The government would not dock public sector workers' pay if they limit planned industrial action over pension reform on November 30 to 15 minutes, Cabinet Office minister Francis Maude said in a Financial Times interview published on Friday.

Unions are locked in battle with the Conservative-led coalition over government plans to implement cost-cutting reforms to pensions at a time when ministers are cutting hundreds of thousands of public sector jobs and freezing pay.

Britain's biggest public sector Unison, one of more than a dozen unions in the dispute, voted last week in favour of a 24-hour strike at the end of November. Smaller unions are expected to join action which could involve up to two million workers.

We're willing to accommodate some kind of token action, said Maude, one of the government's main negotiators with the unions on pension reform.
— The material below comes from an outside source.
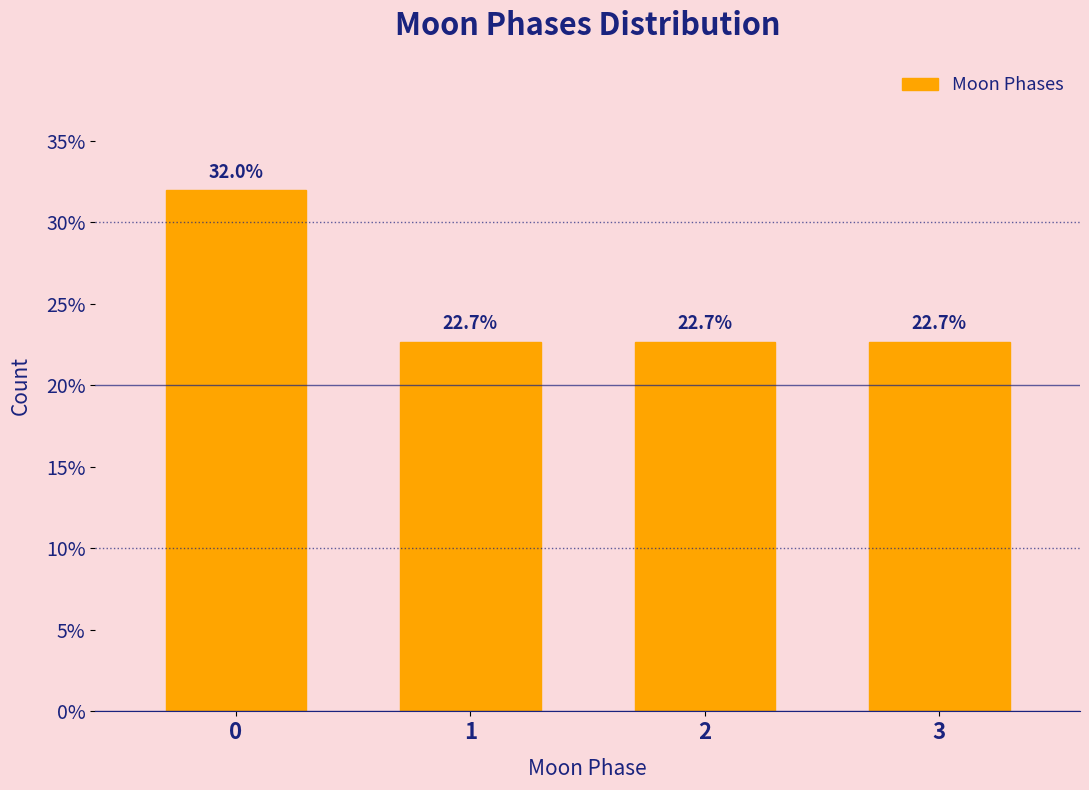

Reading right to left, list all the values displayed in this chart.

3=22.7	2=22.7	1=22.7	0=32.0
I can't imagine any employer in the public sector would say if you have a token strike of a quarter of an hour during the day which doesn't affect public services, you lose a day's pay.

In Britain, workers stand to forfeit their pay for the length of a strike.

The coalition government, which has criticised the move to strike while negotiations are still ongoing, offered a revised pension deal to workers last week but failed to persuade unions to call off the threat of industrial action.

The coalition's cost-saving plans include making public sector workers pay more into their pensions and work for longer. Ministers have offered to protect staff currently close to retirement and to not seek further reform for the next 25 years.

There's a long way to go in these discussions, Maude said.